Collected data entries:
▬▬▬
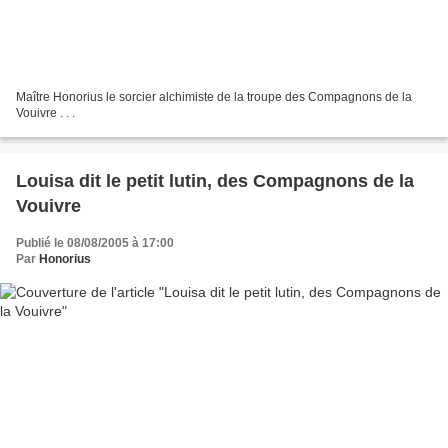
Maître Honorius le sorcier alchimiste de la troupe des Compagnons de la
Vouivre . . .
Louisa dit le petit lutin, des Compagnons de la
Vouivre
Publié le 08/08/2005 à 17:00
Par
Honorius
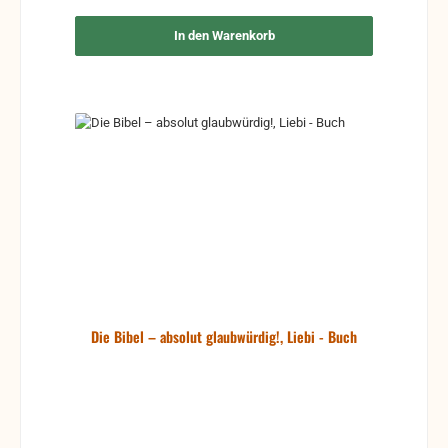
In den Warenkorb
Die Bibel – absolut glaubwürdig!, Liebi - Buch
▬▬▬
TO-DO ITEM:
Quote word for word the text read from each of the records above. Leave the pictures out.

YOUR RESPONSE:
Maître Honorius le sorcier alchimiste de la troupe des Compagnons de la
Vouivre . . .
Louisa dit le petit lutin, des Compagnons de la
Vouivre
Publié le 08/08/2005 à 17:00
Par
Honorius
In den Warenkorb
Die Bibel – absolut glaubwürdig!, Liebi - Buch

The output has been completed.